◆ EXERCISE: Your task is to retype, exactly and only, the lines from the one containing "# Add a func" to the final line of the entries, leaving out all pictures.

◆ EXERCISE MATERIALS:
....

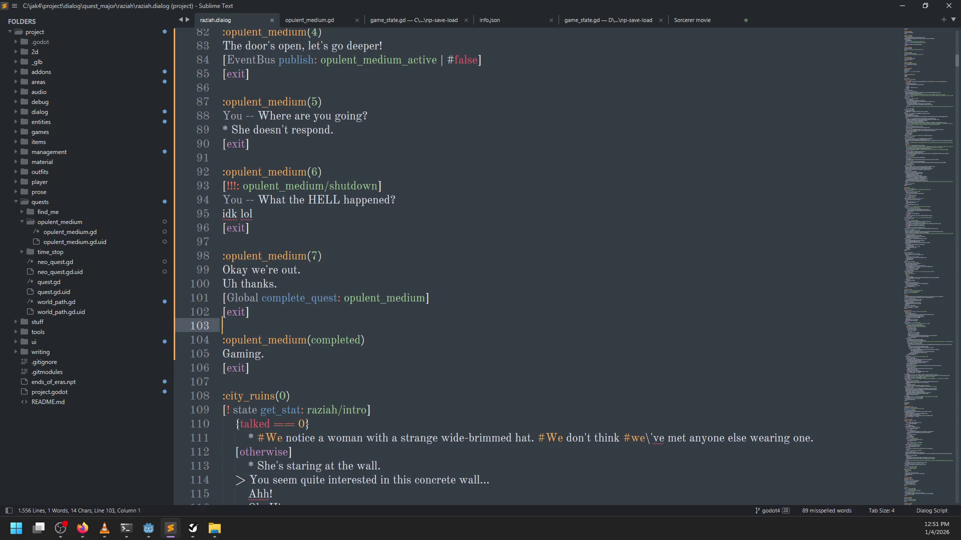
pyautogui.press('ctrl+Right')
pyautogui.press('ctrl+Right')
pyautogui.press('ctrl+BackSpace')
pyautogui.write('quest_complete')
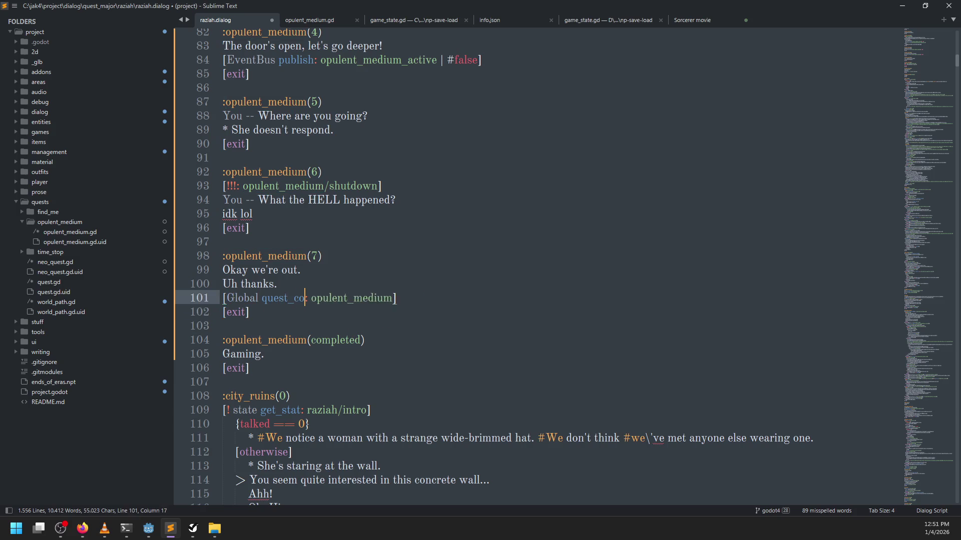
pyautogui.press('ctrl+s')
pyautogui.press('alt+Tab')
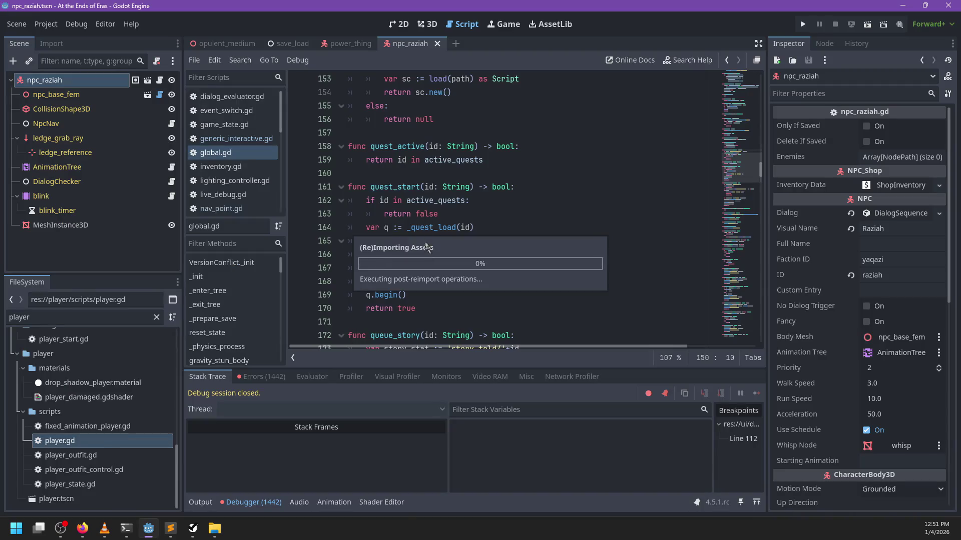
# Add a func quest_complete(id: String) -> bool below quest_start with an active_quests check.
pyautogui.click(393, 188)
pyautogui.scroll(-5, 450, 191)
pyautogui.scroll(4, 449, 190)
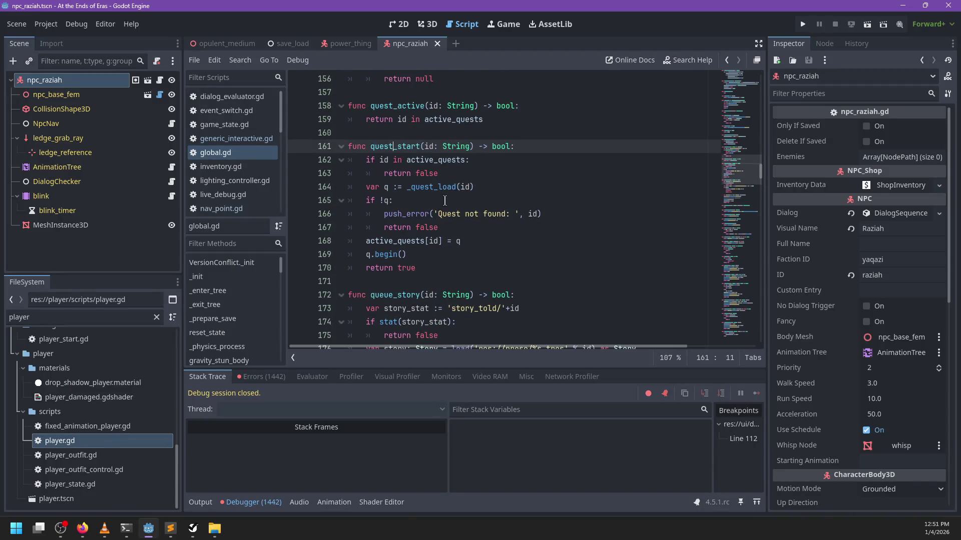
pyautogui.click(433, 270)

....

◆ ANSWER SPACE:
# Add a func quest_complete(id: String) -> bool below quest_start with an active_quests check.
pyautogui.click(393, 188)
pyautogui.scroll(-5, 450, 191)
pyautogui.scroll(4, 449, 190)
pyautogui.click(433, 270)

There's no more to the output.